Vitamin‐K‐dependent proteins in microsomes of primary lewis lung tumors

Abstract Microsomes isolated from Lewis lung (LL) primary tumors raised in C57BL/6 mice have been shown to (i) contain a 4‐hydroxycoumarin (warfarin)‐sensitive cycle of vitamin K metabolism which is at least qualitatively similar to that of liver, and (ii) catalyze the incorporation of NaH 14 CO 3 into endogenous protein in a vitamin‐K hydroquinone‐dependent reaction to produce γ‐carboxyglutamate. As in liver microsomes, LL microsomal reduction of vitamin K 2,3‐epoxide to vitamin K was greatly enhanced by exogenous dithiols such as dithiothreitol, but under identical conditions the former was 10‐fold faster. The R(+) and S(−) warfarin enantiomers were highly and equally effective inhibitors of both the liver and tumor vitamin K 2,3‐epoxide reductases—the average I 50 against the tumor enzyme was 0.25 μ M . Partially purified reductases isolated by centrifugation of sodium‐cholate‐treated liver and LL tumor microsomes over a discontinuous sucrose gradient were also inhibited by the sulfhydryl reagent N‐ethylmaleimide following their reduction by dithiothreitol. Like the activity of the epoxide reductase, that of the γ‐carboxylase was much lower in tumor than in liver microsomes and was only detectable in microsomes isolated from tumor‐bearing mice previously administered S(−) warfarin. In view of the reported inhibition of LL tumor metastasis by warfarin and diet‐induced vitamin‐K deficiency, vitamin‐K‐dependent proteins may play a role in the spread and/or subsequent growth of LL cells.

* [Task prompt]
In which strain of mice were the Lewis lung tumors raised, according to the abstract? Answer from the abstract alone.

(Stored data)
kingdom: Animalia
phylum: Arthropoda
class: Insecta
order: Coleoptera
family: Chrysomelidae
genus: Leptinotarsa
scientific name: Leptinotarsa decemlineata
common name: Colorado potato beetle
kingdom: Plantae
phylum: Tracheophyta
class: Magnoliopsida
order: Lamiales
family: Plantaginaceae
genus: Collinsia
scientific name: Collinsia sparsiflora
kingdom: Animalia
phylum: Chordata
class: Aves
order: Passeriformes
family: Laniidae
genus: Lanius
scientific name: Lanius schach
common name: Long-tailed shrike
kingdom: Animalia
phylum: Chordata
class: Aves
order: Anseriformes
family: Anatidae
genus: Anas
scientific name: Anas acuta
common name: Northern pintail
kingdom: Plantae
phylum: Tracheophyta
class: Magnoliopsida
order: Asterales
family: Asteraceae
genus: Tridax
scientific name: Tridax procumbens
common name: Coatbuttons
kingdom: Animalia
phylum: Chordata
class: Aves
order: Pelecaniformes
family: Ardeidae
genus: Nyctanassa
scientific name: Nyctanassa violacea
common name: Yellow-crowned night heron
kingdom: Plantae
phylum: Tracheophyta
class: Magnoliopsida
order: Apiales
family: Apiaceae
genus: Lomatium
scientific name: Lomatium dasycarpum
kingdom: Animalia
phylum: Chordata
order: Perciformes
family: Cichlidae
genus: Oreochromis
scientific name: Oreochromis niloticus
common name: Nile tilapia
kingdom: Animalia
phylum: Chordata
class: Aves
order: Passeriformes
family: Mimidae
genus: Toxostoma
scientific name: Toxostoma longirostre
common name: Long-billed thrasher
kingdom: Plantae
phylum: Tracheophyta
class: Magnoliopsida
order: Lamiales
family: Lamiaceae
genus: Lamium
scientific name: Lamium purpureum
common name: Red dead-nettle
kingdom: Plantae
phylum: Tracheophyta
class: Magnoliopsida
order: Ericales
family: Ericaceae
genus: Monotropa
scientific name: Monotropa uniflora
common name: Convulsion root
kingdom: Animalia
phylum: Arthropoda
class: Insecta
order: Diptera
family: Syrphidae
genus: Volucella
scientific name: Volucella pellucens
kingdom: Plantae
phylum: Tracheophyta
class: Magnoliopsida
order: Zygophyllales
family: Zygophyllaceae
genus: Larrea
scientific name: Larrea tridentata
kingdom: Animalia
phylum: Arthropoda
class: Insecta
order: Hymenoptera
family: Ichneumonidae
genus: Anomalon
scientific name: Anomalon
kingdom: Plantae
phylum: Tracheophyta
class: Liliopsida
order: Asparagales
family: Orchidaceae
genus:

* [Answer to the problem]
C57BL/6 mice.